1 The FIFO for Sample Sequencer 2 has hit an overflow condition, meaning that the FIFO is full and a write was requested. When an overflow is detected, the most recent write is dropped.

BP101 said:

ADCSequencerDataGet() is not properly checking REG 7 ADCUSTAT, REG5 ADCOSTAT

It was not intended for the function ADCSequencerDataGet() to check overflow and underflow status. The functions ADCSequenceOverflow() and ADCSequenceUnderflow() are provided for that purpose.

Hi Bob,

Certain FFIO conditions remain in underflow as discovered may affect TPTR flag by setting RWIC the ADCOSTAT/USTAT or simply draining the FIFO prior to clearing status after the POP events. Other cases FIFO must be drained and ADCOSTAT/USTAT set or the POP fails to copy any data into the C+ array step 0 when PWM0 GEN0 is the trigger source. Clearing the ADCOSTAT/USTAT was part of why ratio metric current slope was impossible to achieve being the TPTR froze up on SS1 or SS2 even when GPTM the trigger source. Guessing that caused perpetual underflows not being reported in the ADCUSTAT flag event even when ADCSequenceDataGet() was being called. It remains unclear why only SS1 and SS2 in ADC0/1 have TPTR issue when  SS0/SS3 do not when TPTR  USTAT was being cleared each interrupt cycle. 

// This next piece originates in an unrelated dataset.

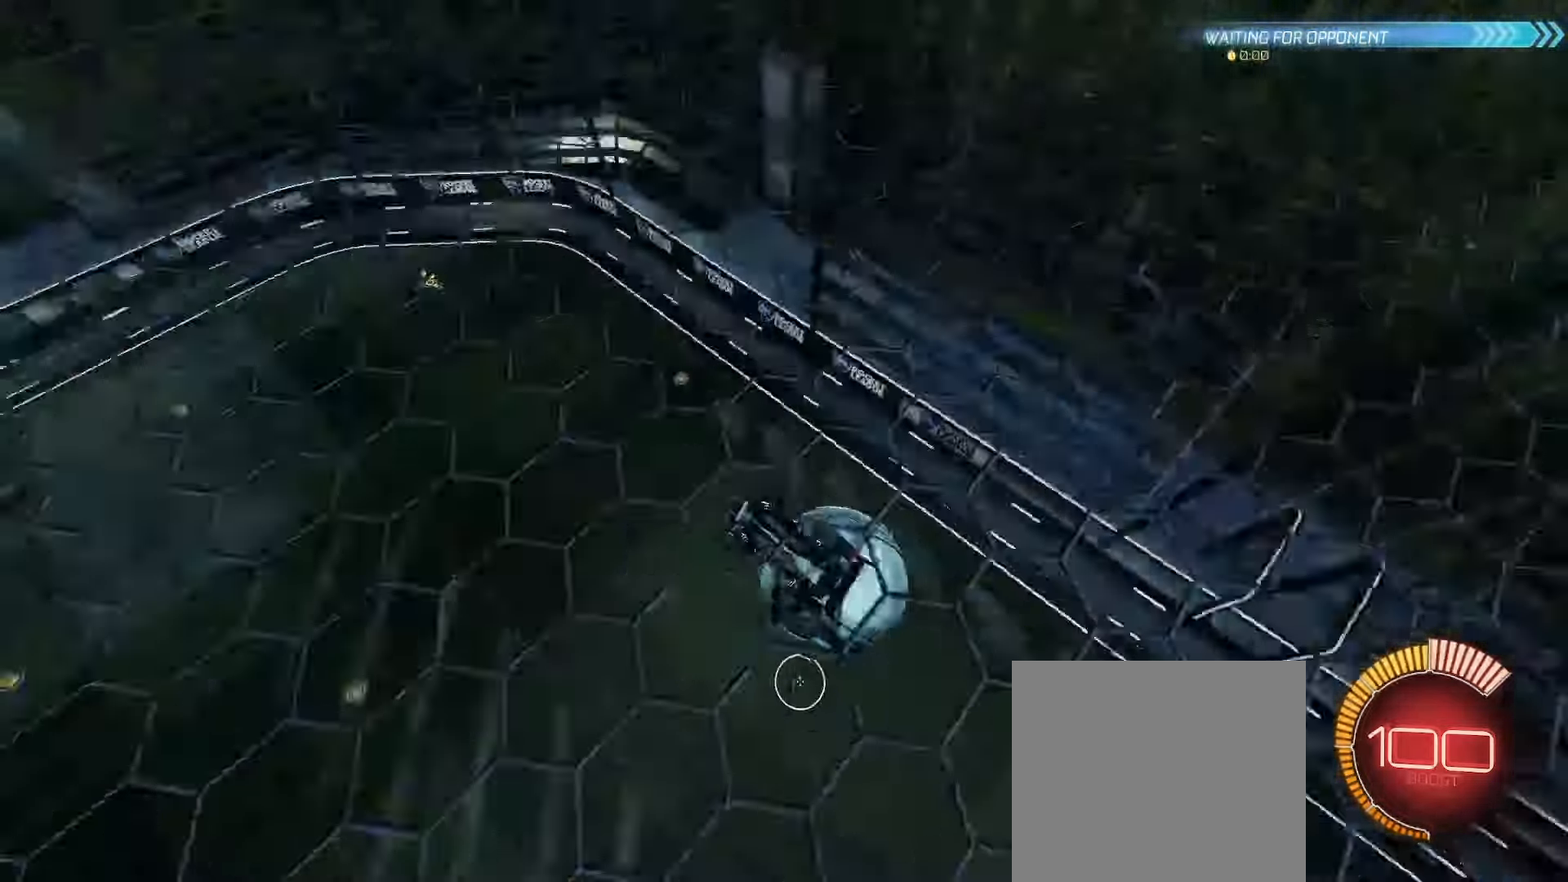
{"buttons": ["L2"], "left_stick": "left", "right_stick": "center", "events": [[100, "A", "down"], [250, "A", "up"], [350, "left_stick", "left"], [400, "L2", "down"]]}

Seems inconsistent behavior between sequencers where the trigger source speed somehow dictates how the USTAT is handled. Oddly overflow never seems to occur and under flow without TPTR index movement produces POP data results of 0x000. There does not seem to be any control over FIFO writes other than the trigger conversion once the sequencer is enabled. The enabled  sequencers are always sampling the analog channels, not specifically being stated in the datasheet. That seems to be where SS1, SS2 underflow is stemming from. Long as we don't clear the SS1 or SS2 USTAT/OSTAT registers during the END IE interrupt the TPTR moves the index (0x0-0x3) and real time data results occur from sequencer configured channels. Sequentially draining FIFO1/2 and or clearing ADCUSTAT/OSTAT is a typical procedure after POP of all configured sequencers steps has occurred and should not cause perpetual under flows.